The solution designed in response to this problem was for a machine-learning algorithm to methodically evaluate many options and to present a reduced set of possible actions to a human operator. In this way, not only were more minds brought to bear on the problem, but also at least two distinct ways of thinking: the programmatic, mathematical evaluation of the machine; and the creative, hunch-driven exploration of the human mind. The algorithm works less like a blind, rule-based machine and more like an optometrist trying out different lenses, constantly checking in with their patient, ‘Better like this? Or like this? More like this, or like this?’
The results are promising – but what would such an algorithm look like if it were to appeal not just to the human, but to the more-than-human? An algorithm which devolved part of its processing, part of its thinking, to non-human actors: perhaps something like the bucket of pre-processing water described earlier, or the use of slime moulds and mycorrhizal networks as translators and co-creatives. This would be the full realization of Stafford Beer’s U-machine, or Turing’s o-machine – and crucially, it would be facing outward, rather than trying to trap its colleagues in a little box, further disconnected from the wider world.35
An example of a really unknowing cybernetic machine is the Cockroach Controlled Mobile Robot, or Roachbot (2004–2006), Canadian designer Garnet Hertz a device created by the that demonstrates all of the above principles, while also retaining some of the more nightmarish aspects of the spinal dog and the crab computer. (Perhaps we might consider such squeamishness a useful indicator of more-than-human effectiveness, but that is a subject for elsewhere.)
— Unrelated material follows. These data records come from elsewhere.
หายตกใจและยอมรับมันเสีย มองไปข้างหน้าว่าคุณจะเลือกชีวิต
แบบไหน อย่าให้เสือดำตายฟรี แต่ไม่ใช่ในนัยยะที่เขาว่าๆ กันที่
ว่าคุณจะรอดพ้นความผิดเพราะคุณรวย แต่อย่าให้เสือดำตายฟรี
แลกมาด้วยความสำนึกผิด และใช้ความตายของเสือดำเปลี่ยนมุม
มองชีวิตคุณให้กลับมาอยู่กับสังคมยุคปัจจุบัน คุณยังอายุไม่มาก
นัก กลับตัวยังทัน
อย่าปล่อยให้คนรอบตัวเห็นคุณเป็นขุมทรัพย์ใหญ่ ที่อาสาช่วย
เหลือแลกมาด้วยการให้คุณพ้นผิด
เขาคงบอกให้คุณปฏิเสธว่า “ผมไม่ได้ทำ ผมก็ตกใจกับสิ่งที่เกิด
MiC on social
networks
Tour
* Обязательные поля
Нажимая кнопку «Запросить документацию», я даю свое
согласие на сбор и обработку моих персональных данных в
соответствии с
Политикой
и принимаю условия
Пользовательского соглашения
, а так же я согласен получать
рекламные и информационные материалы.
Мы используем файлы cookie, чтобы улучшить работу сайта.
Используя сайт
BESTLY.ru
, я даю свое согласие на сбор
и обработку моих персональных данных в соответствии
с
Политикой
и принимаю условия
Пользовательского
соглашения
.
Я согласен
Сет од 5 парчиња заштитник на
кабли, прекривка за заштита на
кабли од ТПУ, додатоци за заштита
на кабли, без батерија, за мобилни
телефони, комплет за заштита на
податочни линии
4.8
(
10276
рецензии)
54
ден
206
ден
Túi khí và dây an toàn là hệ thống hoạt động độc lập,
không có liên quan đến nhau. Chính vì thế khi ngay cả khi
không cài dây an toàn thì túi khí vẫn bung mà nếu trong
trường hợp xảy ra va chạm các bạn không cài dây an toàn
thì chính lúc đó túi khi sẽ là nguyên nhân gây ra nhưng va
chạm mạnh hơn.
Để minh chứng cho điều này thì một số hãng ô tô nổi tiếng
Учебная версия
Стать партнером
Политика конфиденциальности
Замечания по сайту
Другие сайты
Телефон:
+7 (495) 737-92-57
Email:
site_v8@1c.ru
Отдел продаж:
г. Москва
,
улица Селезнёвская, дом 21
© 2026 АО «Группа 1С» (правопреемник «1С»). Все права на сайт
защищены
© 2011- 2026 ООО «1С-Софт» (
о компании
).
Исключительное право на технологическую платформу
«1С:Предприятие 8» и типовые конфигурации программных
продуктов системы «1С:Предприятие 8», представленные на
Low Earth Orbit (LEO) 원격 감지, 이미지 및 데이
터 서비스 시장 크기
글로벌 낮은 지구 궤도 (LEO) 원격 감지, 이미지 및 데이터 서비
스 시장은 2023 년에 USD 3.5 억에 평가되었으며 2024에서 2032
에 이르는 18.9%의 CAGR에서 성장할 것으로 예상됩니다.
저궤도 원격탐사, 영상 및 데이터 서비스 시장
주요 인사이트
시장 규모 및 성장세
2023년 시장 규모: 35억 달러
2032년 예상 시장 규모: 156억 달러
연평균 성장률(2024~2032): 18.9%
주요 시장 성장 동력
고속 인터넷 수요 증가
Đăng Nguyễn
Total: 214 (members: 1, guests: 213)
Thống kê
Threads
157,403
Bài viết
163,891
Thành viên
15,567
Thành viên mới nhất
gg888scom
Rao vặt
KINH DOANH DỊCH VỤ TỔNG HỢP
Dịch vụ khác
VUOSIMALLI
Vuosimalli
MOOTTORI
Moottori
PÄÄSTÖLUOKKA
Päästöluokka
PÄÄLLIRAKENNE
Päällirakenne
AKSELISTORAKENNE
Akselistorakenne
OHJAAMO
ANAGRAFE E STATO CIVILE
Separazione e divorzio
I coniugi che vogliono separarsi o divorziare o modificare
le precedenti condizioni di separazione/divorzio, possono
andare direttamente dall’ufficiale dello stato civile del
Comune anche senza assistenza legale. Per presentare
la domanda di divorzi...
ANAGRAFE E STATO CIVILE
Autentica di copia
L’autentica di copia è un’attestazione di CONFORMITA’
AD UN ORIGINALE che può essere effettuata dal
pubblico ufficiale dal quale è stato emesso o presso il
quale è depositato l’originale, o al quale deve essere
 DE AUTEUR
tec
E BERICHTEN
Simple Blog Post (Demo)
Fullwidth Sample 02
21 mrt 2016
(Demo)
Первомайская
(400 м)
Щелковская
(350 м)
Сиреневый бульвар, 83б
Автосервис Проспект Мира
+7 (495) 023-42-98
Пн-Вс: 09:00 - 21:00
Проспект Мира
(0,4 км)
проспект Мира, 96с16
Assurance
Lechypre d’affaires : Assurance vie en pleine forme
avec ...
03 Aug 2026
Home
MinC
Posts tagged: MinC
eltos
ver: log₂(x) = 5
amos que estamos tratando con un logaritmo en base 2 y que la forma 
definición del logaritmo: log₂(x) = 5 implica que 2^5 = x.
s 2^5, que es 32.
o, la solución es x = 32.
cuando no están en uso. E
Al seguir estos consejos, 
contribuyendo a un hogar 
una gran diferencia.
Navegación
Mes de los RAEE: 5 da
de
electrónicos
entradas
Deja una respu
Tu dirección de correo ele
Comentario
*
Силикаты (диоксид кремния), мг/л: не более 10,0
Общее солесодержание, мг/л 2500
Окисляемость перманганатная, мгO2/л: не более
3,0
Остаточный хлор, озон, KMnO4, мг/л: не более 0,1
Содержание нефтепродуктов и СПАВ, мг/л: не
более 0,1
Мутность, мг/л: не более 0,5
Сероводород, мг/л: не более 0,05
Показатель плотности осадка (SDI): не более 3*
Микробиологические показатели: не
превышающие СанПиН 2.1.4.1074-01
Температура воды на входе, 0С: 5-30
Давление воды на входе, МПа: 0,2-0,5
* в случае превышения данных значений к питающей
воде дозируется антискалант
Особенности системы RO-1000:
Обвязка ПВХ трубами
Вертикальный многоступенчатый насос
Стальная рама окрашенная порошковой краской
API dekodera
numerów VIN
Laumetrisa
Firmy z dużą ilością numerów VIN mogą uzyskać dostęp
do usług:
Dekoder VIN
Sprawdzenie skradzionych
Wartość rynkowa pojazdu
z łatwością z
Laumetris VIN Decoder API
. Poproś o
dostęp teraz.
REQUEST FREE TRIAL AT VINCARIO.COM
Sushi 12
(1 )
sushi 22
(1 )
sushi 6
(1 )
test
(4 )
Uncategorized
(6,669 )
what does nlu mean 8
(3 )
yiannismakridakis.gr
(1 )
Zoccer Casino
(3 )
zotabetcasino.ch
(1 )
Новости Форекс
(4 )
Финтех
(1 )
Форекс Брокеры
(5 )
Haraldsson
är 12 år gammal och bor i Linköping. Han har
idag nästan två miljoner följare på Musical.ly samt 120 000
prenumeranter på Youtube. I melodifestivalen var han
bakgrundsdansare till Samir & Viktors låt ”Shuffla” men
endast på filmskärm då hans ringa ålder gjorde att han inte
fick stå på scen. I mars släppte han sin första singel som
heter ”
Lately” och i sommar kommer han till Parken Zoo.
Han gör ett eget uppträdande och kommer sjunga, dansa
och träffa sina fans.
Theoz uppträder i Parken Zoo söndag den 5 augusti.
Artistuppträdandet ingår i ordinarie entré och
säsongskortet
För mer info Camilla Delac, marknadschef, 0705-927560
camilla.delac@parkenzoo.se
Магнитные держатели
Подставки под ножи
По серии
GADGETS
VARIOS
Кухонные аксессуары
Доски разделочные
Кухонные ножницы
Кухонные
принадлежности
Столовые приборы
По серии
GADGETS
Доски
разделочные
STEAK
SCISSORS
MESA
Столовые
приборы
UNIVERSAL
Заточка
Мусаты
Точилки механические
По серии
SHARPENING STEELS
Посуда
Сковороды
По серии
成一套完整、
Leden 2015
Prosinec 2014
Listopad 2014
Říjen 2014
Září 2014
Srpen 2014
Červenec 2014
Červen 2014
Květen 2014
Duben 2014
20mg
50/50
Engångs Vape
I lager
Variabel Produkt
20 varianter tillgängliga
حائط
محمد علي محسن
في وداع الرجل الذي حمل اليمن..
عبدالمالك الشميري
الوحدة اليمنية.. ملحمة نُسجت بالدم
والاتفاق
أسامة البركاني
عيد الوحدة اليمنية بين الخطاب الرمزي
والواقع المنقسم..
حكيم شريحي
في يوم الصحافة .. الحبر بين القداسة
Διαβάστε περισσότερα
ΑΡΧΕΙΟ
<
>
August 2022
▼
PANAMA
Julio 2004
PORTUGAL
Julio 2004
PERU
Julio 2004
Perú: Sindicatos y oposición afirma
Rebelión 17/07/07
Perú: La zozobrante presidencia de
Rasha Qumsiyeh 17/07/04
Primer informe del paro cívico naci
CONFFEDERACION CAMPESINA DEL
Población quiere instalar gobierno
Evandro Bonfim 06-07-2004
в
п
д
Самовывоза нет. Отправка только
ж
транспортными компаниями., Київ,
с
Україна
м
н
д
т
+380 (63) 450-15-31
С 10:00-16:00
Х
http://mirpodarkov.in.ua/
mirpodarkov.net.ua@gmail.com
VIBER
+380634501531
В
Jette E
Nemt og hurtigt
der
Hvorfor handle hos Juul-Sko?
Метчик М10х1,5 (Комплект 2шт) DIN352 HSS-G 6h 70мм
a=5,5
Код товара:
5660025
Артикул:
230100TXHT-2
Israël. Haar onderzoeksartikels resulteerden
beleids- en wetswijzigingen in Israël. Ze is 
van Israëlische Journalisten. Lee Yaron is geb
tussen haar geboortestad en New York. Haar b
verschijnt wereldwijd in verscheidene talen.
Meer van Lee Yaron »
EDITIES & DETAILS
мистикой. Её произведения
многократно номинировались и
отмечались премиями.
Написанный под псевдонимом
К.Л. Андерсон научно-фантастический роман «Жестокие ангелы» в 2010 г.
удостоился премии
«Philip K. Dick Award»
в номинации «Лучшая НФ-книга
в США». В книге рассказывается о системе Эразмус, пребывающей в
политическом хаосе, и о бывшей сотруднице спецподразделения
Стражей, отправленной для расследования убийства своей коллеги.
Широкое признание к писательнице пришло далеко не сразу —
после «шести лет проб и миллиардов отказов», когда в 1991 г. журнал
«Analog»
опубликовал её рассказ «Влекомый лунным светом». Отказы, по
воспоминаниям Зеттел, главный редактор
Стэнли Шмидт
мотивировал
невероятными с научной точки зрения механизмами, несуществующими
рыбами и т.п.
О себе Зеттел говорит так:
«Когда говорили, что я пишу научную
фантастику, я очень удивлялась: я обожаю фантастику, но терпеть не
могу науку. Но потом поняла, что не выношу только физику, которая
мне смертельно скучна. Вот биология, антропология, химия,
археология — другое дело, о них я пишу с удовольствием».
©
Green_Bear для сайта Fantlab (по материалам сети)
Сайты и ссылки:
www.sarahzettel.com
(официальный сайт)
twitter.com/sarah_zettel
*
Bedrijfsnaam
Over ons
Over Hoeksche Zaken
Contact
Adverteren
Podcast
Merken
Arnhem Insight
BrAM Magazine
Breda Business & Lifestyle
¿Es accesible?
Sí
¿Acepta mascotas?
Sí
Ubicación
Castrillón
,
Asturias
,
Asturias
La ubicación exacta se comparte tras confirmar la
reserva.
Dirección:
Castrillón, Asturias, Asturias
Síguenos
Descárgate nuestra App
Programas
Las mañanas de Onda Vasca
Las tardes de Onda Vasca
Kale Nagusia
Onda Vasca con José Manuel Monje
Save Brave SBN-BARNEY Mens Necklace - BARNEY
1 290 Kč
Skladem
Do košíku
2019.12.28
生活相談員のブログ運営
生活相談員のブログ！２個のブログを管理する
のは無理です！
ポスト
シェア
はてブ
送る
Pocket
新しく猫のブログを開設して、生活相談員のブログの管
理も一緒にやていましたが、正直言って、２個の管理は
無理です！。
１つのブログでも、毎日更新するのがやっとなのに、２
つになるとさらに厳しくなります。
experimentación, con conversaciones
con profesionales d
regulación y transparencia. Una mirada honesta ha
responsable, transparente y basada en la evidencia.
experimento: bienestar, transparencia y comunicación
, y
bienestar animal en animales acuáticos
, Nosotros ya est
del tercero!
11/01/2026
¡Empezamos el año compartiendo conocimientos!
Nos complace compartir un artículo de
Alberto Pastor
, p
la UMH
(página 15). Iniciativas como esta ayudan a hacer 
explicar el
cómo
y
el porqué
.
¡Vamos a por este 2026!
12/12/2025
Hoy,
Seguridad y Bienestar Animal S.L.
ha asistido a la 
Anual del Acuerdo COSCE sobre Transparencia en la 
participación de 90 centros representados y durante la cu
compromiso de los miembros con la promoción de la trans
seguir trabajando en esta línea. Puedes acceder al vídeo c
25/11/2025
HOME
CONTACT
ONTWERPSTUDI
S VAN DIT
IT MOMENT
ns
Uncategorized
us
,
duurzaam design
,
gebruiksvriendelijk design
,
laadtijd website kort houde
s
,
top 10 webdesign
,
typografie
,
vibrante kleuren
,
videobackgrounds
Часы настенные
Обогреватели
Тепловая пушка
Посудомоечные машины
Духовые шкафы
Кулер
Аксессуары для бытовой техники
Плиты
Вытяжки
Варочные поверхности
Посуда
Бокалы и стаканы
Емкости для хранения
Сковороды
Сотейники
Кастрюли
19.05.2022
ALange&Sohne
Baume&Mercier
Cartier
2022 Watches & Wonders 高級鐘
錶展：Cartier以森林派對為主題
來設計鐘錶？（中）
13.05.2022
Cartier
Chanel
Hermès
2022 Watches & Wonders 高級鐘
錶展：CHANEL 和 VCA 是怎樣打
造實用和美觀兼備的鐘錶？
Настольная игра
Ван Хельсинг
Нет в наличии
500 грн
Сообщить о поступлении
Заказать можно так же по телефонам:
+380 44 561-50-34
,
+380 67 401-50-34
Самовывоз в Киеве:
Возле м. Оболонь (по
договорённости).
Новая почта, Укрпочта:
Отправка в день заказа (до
The Roachbot consists of a motorized tricycle, a set of proximity sensors and a very large Madagascan hissing cockroach Velcroed to a trackball. The Roachbot uses the cockroach’s dislike for bright light – the same mechanism which sends them scurrying away when you turn on the kitchen lights – to create a simple, exploratory cyborg robot. As the cockroach scurries on top of the trackball, it propels the tricycle across the room – but if it gets too close to an obstacle, bright LEDs illuminate in that direction, causing it to spin off on a different trajectory. In this way, it makes its way around a space, avoiding obstacles in much the same fashion as Grey Walter’s tortoises. The key difference between the Roachbot and the tortoise is that an element of the system remains unknown to us. Unlike the tortoises, the cockroach at the heart of Hertz’s machine has not been constructed or solved. It’s doing its own thing – it is an oracle. It has in cybernetic terms, been ‘entrained’, but it has not been dominated (although the cockroach itself might argue with that assertion).36
In any true relationship based on unknowing – between human, machine, mushroom or cockroach – the participant must forgo any requirement to fully understand the operation of any other. Rather, relationships based on unknowing require a kind of trust, even of solidarity. They require us to open ourselves to the possibility not merely of other intelligences, but to the idea that they might want to help us – or not – and thus might predispose us to the creation of more mutually agreeable conditions in which they might deign to assist us voluntarily. This is indeed the opposite of helplessness: it makes possible the creation not merely of better relationships, but of better worlds.